Удар в ключицу тоже был достаточно силен: ключица оказалась сломанной. Сам характер ранений ясно говорил о том, что нападавший действовал в состоянии аффекта: ничем другим нельзя было объяснить беспорядочность нанесения ударов.
Бритый доктор предположил, что первым был нанесен удар в сердце (это замечание Звягинцев оставил на совести самого Артема Львовича) и только затем последовали все остальные.
Между первым ударом и последующими (или, скажем, между одним и двенадцатью другими) была колоссальная разница, как будто удары были нанесены двумя разными людьми.
Впрочем, на этом своем тезисе доктор не настаивал.
Звягинцев ознакомился с заключением Артема Львовича и отложил бумагу в сторону.
— Артем, а теперь не для протокола…
— Весь внимание, — доктор улыбнулся.
— Хочу поговорить с тобой о свидетельнице.
— О свидетельнице? — настороженно спросил доктор.
— Об Инессе Шмариновой. Ты что о ней думаешь?
— В смысле?
— Ничего бабенка, а?
— Просто фантастика… Такой все пойдет — серебро, золото, джип «Чероки», лошадь, чулки со швом, колготки со стрелками, французский насморк, французский поцелуй…
— Да ты поэт!
— Бабник. А теперь на вас тренируюсь. Оттачиваю мастерство публичных выступлений.
— Ловко у тебя получается. Жаль, что я не женщина… Не могу оценить.
— Счастье, что вы не женщина.

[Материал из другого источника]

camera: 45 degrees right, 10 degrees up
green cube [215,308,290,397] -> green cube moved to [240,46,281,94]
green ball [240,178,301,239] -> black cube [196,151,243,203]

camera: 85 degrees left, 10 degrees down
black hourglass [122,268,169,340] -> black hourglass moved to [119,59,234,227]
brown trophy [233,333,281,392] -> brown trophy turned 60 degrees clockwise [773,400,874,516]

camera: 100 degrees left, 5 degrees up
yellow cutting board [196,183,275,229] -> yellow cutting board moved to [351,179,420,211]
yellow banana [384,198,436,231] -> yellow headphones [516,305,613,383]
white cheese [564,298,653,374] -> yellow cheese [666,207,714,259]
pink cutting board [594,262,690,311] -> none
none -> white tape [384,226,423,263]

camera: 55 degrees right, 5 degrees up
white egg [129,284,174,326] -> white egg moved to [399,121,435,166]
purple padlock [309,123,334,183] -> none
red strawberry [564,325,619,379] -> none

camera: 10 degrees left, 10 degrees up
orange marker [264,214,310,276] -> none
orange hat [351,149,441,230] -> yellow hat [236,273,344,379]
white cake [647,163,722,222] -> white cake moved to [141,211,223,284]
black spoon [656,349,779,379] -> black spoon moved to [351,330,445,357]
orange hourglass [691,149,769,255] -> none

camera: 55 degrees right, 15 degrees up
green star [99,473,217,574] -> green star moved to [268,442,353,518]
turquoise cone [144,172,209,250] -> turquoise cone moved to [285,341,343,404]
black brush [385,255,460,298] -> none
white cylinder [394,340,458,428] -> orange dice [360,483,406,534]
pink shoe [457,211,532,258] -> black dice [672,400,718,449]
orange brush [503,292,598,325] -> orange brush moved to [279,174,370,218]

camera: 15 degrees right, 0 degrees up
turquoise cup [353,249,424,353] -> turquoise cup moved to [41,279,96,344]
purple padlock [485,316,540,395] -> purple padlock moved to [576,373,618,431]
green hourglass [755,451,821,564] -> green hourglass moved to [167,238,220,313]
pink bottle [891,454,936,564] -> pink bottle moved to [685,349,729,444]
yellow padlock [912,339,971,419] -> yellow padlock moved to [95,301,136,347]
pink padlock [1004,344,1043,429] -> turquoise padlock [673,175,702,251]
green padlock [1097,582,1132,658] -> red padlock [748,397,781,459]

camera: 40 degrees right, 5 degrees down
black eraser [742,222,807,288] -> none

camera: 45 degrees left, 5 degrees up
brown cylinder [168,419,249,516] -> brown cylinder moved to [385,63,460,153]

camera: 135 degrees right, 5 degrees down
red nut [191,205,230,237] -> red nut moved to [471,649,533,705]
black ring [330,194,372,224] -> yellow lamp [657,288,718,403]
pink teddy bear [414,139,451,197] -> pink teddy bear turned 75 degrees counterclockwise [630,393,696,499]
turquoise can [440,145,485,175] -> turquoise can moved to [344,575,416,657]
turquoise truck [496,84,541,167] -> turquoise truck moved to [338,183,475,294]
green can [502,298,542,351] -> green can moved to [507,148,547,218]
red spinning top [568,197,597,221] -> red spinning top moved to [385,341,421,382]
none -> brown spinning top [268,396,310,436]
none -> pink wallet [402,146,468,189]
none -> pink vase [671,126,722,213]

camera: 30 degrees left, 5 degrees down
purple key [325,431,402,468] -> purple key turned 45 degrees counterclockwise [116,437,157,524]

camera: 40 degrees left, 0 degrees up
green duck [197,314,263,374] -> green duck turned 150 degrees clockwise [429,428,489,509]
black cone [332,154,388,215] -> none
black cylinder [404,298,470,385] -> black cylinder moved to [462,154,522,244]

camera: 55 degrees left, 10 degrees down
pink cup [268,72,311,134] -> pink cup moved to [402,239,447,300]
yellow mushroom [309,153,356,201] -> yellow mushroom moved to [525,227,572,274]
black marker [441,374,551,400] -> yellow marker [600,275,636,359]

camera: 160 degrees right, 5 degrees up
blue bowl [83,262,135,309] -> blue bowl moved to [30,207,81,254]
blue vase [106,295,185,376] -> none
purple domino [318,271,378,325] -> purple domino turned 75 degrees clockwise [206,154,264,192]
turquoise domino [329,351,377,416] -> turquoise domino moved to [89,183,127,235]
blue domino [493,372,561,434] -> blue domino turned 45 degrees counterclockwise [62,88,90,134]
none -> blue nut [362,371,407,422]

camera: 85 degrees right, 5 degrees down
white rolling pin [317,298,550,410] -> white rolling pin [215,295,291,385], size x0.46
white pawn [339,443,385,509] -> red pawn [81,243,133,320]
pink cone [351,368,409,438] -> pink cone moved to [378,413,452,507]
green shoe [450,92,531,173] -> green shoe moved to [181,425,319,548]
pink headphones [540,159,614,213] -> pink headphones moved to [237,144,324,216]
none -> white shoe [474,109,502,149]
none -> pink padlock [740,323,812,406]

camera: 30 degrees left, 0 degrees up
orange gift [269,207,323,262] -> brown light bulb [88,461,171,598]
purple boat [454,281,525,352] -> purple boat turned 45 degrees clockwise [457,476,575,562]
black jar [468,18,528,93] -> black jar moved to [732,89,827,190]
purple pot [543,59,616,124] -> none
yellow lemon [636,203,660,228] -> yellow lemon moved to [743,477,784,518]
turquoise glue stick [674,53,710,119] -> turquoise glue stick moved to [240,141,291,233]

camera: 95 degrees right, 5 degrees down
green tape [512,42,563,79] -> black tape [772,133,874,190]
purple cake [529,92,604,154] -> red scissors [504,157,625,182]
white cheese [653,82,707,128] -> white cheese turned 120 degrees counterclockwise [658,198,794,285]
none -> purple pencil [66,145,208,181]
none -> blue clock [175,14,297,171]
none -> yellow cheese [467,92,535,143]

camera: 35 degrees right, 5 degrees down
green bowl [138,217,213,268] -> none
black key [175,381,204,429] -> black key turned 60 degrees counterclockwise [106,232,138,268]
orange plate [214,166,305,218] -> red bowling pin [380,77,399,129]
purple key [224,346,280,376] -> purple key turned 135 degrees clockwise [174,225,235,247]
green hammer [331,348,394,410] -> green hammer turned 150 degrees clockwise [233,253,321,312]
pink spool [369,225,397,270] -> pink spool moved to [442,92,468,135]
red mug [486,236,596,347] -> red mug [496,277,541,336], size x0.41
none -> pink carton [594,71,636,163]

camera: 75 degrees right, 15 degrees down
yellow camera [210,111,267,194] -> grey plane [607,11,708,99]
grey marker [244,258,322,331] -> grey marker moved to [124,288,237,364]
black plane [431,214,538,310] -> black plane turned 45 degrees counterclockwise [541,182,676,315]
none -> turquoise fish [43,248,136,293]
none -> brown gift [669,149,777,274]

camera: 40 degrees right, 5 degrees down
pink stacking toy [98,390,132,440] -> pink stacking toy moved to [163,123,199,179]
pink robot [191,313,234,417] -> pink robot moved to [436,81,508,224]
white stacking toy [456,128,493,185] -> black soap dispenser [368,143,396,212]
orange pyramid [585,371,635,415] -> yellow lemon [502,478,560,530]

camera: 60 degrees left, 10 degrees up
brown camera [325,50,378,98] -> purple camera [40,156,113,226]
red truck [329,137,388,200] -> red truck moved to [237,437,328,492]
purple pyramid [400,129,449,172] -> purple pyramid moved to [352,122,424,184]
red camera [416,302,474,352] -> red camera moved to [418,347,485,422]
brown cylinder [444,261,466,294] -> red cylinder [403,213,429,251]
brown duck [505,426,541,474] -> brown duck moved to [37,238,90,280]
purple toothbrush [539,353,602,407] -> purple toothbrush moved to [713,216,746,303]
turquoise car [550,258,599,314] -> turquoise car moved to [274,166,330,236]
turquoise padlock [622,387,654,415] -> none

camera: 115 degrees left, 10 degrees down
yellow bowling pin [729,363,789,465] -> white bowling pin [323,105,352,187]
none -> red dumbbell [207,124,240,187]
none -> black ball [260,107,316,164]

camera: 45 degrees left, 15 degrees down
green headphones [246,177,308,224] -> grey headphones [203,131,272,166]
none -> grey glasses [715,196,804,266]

Ну, кому бы вы были нужны с таким животом и бакенбардами?
— Может, ты и прав, — вздохнул Звягинцев.
— На будущее: я бы не употреблял таких выражений, как «бабенка»… Вы об этом меня хотите спросить? О бабенке, как вы выразились?
— Ты к ней клинья не подбивал?
— Ну, я ко всем клинья подбиваю, — уклонился от прямого ответа доктор. — В профилактических целях.
— А к ней?
— Было дело, — вздохнул доктор. — Явку с повинной оформите? А то, если я вам сам не признаюсь, вы же собаку подошлете, чтобы след взяла… Восточноевропейскую овчарку.
— Ну и как? Удачно?
— Увы. Похоже, что она с удовольствием носит пояс верности, простите за плоскую шутку… Или мой бритый череп не вызывает у нее никаких эмоций.
— Ладно, я не об этом хотел поговорить. А о ее падении.
— О грехопадении? — Смерть мужа Шмариновой и осмотр его тела привели несколько извращенного доктора в игривое расположение духа.
— Остряк! — осудил его Звягинцев. — Ты сначала волосенки отрасти, а потом шути по поводу грехопадения. Я говорю о том, как она упала. Что за травмы?
— Не знаю.
— А может такое быть… — Звягинцев помялся, — что и не было никаких травм… Просто лежит человек и изображает неподвижность.
— Смысл?
— Ну, может быть, у нее свой интерес. Бубновый.
Артем прошелся по комнатке, закинув руки за голову.
— Исключено.
— Ты думаешь? — Звягинцев сразу сник: уж очень ему нравилась версия Марка, способная вывести стриженую кошку на чистую воду.
— Я врач. Может быть, не очень хороший, но в каких-то вещах я разбираюсь. Невозможно сымитировать полную неподвижность и все время помнить об этой имитации. На уровне подсознания.
— Так уж и невозможно — Ну, если, конечно, она не индийский йог. Или не таскалась по раскаленным углям где-нибудь в окрестностях Козолупа. Народная Республика Болгария… Маленький эксперимент.